Simmel berargumen ketika konflik menjadi bagian dari interaksi sosial, maka konflik menciptakan batas-batas antara kelompok dengan memperkuat kesadaran internal ( Novri Susan 2009:48). Permusuhan timbal balik tersebut mengakibatkan terbentuk stratifikasi dan divisi-divisi sosial, yang pada akhirnya akan menyelamatkan dan memelihara sistem sosial.
Kesimpulan: konflik pada dasarnya adalah sesuatu yang bukan saja tidak dapat dihindari tapi juga dibutuhkan oleh masyarakat, karena konflik mempertegas identitas-identitas dalam kelompok dan membentuk dasar stratifikasi sosial.
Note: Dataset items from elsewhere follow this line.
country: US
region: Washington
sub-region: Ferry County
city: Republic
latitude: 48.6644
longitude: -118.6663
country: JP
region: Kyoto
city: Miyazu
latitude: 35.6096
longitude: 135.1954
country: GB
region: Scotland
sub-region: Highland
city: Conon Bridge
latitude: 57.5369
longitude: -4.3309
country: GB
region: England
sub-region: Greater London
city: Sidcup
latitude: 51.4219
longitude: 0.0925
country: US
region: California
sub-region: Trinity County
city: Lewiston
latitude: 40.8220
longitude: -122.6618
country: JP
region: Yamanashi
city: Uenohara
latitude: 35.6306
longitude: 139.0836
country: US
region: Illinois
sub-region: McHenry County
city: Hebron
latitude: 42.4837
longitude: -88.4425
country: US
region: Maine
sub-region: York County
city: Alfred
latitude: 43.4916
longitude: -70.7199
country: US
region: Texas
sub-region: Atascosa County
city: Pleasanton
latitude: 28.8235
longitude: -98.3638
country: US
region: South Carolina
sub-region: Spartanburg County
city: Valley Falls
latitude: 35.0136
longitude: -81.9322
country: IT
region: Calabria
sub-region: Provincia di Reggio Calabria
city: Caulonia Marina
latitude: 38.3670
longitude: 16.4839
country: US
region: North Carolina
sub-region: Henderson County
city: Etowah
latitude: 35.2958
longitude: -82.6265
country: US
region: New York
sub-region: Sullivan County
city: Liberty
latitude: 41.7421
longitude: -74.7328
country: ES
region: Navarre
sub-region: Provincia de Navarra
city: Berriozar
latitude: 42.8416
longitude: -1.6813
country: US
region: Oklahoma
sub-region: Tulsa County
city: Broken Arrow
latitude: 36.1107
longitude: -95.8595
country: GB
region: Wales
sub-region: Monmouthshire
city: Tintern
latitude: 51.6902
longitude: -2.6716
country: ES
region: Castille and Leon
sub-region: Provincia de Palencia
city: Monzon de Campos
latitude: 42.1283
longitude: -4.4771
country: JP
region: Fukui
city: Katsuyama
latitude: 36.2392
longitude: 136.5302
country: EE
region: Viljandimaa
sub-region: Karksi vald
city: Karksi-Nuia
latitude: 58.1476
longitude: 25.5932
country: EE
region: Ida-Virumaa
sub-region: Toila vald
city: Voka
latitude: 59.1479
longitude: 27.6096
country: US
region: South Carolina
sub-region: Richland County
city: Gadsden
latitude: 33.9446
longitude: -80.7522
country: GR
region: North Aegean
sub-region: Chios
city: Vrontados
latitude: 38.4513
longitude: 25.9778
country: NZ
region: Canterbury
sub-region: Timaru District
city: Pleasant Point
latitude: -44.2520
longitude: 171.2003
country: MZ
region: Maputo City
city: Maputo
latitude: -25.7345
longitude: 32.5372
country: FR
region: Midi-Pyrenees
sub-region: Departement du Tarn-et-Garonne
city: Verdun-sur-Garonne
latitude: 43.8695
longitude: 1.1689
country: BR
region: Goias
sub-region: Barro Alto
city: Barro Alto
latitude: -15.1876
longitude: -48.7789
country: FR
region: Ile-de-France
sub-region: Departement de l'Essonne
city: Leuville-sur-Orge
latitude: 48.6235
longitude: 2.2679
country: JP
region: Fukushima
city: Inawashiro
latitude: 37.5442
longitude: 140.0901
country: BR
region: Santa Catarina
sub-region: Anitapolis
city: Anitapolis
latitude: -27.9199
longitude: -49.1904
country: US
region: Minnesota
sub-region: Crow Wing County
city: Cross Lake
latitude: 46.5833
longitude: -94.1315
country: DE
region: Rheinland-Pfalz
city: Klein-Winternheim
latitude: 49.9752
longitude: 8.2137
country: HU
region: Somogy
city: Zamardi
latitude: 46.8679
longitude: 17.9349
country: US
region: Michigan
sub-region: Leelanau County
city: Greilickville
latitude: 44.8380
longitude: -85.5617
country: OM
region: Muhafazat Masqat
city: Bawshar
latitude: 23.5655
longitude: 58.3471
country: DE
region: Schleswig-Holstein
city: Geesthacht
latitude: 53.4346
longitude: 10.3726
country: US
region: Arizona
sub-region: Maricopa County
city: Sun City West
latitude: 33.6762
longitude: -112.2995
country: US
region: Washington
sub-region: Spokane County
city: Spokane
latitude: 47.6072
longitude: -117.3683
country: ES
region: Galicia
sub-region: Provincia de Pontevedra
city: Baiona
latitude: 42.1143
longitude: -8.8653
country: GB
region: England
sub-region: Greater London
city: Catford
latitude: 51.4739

Walaupun teori konflik klasik pada dasarnya sudak tidak dapat digunakan untuk menganalisis fenomena konflik kontemporer, karena teori ini diciptakan pada konteks kesejarahan yang berbeda dan perubahan struktur serta dinamika masyarakat telah diluar imajinasi para ilmuwan konflik klasik. Namun antara teori klasik dan teori kontemporer pada dasarnya sepakat bahwa konflik memainkan peran sentral dalam kehidupan karena mampu menjadi agen perubahan dan menjadi motor yang memobilisasi tindakan sosial.